No Sul, a vitória de Serra foi completa no segundo turno, com a conquista da maioria dos eleitores no Rio Grande do Sul. Os três Estados da região respondem por 18,5% do Produto Interno Bruto (PIB) nacional.

Conforme dados do IBGE, o Rio Grande do Sul tem o quarto PIB brasileiro - atrás de São Paulo, Minas e Rio -, o Paraná está em quinto lugar e Santa Catarina, em sétimo. O Sul vive um intenso processo de industrialização, mas parte significativa da economia ainda depende do campo. A produção da agricultura passa por um processo de agregação de valor através da indústria de transformação e da agroindústria. Considerada toda a cadeia gerada pelos produtos que saem do campo, o agronegócio representa quase 50% do PIB regional.

Os três Estados do Centro-Oeste que deram vitória a Serra - Dilma venceu no Distrito Federal - são considerados o celeiro do Brasil. Juntos, produzem 14,1% da produção mundial de soja, 5,9% de todo o algodão e 3,5% do milho produzido no mundo. Impulsionada pelo agronegócio, a economia da região cresceu quase o dobro da brasileira nos últimos dez anos. A região detém ainda o maior rebanho bovino nacional, com 70 milhões de cabeças (34% do total) e se transforma na fronteira de expansão da cana-de-açúcar para a produção de etanol. Os principais investimentos do setor estão previstos para essa região.

No Sudeste, Serra venceu no Espírito Santo e em São Paulo, Estado que produz 68% da cana colhida no Brasil e 29% da produção mundial.

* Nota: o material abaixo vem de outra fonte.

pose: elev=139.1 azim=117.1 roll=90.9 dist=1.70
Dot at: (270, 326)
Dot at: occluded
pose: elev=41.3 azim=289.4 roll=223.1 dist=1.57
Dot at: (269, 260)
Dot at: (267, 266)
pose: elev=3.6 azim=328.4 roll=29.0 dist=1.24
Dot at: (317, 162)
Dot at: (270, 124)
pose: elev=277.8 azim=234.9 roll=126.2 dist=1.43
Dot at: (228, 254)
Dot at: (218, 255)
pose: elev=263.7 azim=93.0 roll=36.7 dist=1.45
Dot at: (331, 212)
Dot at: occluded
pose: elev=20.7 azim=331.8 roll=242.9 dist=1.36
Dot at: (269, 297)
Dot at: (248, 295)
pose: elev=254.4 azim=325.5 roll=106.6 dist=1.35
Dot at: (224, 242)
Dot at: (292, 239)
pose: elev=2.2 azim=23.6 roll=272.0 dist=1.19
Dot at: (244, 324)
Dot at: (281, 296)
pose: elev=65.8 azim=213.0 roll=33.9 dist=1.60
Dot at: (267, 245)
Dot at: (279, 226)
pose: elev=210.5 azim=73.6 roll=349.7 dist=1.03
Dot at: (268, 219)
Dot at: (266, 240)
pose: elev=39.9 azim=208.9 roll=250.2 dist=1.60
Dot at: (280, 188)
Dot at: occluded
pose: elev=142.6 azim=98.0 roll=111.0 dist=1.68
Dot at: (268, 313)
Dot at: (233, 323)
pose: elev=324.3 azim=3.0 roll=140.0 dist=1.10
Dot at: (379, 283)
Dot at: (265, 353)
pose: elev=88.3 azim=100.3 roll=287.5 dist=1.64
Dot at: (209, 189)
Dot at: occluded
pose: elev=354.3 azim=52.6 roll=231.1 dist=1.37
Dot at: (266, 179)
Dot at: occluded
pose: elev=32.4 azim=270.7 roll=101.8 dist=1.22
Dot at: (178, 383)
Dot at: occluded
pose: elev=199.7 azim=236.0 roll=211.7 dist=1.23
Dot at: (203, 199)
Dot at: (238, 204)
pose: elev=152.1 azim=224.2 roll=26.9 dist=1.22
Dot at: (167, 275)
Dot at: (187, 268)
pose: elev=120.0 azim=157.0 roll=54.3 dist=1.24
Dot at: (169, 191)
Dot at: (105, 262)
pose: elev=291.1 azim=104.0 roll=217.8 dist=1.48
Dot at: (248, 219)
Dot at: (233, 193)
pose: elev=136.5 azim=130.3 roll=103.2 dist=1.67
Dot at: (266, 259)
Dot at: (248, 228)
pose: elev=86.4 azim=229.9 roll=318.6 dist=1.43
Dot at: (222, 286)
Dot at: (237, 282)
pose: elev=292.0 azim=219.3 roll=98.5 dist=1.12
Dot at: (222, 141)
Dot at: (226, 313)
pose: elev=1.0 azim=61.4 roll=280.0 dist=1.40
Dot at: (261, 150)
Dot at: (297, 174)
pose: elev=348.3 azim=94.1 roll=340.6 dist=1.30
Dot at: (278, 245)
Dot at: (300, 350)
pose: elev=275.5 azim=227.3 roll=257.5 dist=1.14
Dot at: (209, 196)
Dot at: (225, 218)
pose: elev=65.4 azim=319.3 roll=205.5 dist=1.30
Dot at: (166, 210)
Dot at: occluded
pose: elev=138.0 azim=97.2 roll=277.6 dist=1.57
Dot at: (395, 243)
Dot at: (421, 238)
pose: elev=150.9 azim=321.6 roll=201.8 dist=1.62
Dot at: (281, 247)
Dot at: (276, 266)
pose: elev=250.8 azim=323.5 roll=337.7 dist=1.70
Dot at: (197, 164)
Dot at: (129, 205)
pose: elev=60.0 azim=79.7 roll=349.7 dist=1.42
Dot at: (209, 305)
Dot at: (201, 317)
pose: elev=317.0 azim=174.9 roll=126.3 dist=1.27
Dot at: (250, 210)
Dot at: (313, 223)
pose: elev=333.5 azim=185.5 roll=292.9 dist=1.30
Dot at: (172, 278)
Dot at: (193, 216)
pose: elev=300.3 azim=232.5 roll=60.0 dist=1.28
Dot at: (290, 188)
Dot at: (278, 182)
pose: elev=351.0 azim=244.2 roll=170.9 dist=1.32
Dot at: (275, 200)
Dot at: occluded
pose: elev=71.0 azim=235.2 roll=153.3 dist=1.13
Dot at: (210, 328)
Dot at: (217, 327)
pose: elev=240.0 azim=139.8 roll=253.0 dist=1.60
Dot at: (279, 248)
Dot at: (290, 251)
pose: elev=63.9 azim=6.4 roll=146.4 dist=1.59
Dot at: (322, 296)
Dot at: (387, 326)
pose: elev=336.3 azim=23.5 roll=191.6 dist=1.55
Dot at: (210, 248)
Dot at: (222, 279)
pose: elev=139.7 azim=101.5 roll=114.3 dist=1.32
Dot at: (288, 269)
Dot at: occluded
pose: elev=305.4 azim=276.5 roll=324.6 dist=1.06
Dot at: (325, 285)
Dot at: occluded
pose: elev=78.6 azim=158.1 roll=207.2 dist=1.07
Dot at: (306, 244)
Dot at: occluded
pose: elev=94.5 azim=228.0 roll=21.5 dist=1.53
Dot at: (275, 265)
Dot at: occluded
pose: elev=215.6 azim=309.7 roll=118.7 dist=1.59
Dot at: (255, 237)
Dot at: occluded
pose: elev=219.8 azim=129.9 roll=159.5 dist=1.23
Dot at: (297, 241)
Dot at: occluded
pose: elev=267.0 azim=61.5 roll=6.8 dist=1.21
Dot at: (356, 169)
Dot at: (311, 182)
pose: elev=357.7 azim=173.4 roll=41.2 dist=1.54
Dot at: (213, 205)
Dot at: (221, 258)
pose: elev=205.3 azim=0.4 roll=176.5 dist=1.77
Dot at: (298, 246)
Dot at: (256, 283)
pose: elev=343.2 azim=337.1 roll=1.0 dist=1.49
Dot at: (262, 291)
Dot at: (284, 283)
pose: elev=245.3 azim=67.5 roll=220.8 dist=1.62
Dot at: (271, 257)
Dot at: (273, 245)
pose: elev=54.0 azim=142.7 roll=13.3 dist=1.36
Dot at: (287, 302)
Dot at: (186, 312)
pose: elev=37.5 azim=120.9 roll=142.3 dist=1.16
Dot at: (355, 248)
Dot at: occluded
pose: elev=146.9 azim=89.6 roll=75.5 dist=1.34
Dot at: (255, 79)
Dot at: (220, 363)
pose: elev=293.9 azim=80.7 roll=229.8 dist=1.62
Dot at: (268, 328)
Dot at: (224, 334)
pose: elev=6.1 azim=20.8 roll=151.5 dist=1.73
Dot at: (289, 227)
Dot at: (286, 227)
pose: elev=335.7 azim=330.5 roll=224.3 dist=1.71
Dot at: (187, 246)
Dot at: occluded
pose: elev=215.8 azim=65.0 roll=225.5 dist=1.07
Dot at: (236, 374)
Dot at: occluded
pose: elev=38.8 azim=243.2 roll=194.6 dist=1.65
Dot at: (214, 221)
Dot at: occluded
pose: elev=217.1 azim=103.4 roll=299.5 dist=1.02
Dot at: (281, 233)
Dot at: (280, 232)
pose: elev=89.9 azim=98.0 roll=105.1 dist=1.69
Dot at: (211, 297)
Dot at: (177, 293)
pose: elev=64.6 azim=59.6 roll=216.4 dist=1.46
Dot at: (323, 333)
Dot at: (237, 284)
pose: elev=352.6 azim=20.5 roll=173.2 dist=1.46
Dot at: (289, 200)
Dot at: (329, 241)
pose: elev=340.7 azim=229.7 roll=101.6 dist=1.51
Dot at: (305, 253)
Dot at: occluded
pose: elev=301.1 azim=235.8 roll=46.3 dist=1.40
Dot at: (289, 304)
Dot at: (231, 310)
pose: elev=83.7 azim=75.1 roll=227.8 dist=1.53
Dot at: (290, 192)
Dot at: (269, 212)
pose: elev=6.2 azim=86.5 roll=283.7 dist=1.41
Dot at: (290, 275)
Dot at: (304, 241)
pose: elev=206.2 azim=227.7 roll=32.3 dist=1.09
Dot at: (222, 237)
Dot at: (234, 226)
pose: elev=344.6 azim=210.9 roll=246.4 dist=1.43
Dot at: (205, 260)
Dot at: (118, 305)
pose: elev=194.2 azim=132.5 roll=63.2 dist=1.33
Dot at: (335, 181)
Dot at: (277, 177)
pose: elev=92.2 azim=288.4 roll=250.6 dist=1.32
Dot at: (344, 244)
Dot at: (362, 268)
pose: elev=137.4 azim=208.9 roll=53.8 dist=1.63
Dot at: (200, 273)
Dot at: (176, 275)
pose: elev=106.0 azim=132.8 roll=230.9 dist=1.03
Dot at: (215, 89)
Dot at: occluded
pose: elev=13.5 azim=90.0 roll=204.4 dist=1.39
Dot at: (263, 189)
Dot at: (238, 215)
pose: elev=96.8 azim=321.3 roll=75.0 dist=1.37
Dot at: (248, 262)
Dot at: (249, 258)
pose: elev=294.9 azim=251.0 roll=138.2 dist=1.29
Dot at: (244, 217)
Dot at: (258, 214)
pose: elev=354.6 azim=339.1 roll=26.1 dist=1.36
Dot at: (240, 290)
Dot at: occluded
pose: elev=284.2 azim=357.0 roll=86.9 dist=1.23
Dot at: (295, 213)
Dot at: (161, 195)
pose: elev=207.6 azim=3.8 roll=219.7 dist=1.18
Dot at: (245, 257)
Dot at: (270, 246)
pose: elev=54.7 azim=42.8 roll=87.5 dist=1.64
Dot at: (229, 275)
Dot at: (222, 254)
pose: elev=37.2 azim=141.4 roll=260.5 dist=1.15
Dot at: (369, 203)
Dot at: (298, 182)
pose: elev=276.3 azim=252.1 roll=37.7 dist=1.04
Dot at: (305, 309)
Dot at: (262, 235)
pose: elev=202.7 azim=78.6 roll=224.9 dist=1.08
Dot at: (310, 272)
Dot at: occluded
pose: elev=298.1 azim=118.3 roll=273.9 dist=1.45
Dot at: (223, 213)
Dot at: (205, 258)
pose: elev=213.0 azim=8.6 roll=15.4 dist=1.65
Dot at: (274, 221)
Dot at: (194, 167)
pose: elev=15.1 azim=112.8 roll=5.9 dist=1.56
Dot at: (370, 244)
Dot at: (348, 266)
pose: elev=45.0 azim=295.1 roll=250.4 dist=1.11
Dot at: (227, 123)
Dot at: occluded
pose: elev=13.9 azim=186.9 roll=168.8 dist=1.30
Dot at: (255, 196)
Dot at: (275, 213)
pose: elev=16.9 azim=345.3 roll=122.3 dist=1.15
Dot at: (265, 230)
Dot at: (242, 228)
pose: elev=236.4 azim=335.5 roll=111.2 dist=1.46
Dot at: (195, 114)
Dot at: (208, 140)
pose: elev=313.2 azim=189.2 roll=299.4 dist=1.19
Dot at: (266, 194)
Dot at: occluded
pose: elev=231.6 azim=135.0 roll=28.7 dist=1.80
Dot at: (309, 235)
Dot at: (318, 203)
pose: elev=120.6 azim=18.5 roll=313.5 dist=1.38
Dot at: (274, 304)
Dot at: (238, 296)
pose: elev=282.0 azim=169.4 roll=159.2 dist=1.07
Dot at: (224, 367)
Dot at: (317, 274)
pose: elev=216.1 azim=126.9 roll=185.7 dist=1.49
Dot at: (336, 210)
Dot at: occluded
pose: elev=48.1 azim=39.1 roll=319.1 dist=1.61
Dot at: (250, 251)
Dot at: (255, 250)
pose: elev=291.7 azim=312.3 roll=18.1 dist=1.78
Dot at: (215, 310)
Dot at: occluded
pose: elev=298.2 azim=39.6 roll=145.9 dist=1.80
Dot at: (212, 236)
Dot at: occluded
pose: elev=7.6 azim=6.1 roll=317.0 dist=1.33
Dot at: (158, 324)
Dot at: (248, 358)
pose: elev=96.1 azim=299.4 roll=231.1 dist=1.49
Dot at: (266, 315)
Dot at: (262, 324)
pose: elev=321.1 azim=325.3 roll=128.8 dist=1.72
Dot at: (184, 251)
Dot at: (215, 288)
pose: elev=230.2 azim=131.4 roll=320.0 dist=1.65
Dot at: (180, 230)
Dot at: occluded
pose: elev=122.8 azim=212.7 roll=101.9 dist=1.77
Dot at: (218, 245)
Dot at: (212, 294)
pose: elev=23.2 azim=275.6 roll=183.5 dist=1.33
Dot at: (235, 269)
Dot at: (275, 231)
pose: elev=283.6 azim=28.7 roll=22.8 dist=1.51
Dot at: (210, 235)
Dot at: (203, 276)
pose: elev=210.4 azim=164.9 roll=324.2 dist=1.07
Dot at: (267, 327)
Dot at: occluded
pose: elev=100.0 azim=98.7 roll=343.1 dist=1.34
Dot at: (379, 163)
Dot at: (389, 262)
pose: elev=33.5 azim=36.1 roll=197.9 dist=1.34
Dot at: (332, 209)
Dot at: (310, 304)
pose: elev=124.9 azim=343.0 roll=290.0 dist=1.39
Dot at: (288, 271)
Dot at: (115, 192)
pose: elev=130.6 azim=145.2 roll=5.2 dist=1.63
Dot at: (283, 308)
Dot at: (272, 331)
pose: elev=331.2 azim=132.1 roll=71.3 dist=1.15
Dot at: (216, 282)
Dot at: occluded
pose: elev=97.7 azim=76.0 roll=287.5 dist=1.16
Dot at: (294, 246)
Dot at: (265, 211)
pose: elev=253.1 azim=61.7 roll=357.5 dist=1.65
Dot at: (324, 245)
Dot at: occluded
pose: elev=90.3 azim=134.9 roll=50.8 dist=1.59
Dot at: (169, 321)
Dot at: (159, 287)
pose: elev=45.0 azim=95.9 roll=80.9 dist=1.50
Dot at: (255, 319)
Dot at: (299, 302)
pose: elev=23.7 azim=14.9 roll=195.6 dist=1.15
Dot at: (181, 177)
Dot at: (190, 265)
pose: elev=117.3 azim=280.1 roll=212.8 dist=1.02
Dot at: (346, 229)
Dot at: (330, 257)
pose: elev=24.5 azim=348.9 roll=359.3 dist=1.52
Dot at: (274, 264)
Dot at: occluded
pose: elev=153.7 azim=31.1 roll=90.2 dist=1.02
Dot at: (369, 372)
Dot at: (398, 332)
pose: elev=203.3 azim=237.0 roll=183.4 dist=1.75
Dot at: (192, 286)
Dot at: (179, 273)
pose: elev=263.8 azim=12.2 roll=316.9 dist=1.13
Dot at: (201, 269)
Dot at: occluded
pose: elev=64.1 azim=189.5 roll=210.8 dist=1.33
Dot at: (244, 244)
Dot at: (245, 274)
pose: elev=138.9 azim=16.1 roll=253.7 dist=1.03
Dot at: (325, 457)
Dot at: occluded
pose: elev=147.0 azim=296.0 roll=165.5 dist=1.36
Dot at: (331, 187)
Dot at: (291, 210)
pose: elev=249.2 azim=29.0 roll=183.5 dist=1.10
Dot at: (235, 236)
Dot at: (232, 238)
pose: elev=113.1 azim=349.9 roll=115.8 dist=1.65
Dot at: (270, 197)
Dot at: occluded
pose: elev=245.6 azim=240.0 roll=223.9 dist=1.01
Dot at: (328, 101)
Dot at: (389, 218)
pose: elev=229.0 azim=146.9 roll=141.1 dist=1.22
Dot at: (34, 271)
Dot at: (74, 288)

A safra de laranja dos pomares paulistas representa 79% do volume brasileiro - o País supre metade do consumo mundial de suco. O tucano conseguiu as maiores diferenças em regiões de intensa produção rural, como Ribeirão Preto (cana), São José do Rio Preto (laranja), Presidente Prudente (pecuária) e Sorocaba (grãos).

O Estado de São Paulo abriga a parte mais expressiva do parque industrial sucroalcooleiro e das indústrias de processamento da laranja. Em Minas, localizam-se as indústrias de torrefação de café e de processamento do leite.

Invasões. Em parte, a hegemonia tucana nas regiões do agronegócio pode ser explicada pelo temor dos produtores rurais quanto a uma possível política de tolerância da presidente eleita com as invasões de terra pelos movimentos de luta pela reforma agrária, especialmente o Movimento dos Sem-Terra (MST).

Líderes ruralistas também consideram que o presidente Luiz Inácio Lula da Silva não deu prioridade ao setor, deixando de adotar uma política de preços mínimos e de incentivo às exportações, prejudicadas pela valorização do real. A exportação dessas commodities agrícolas tem garantido o equilíbrio da balança comercial.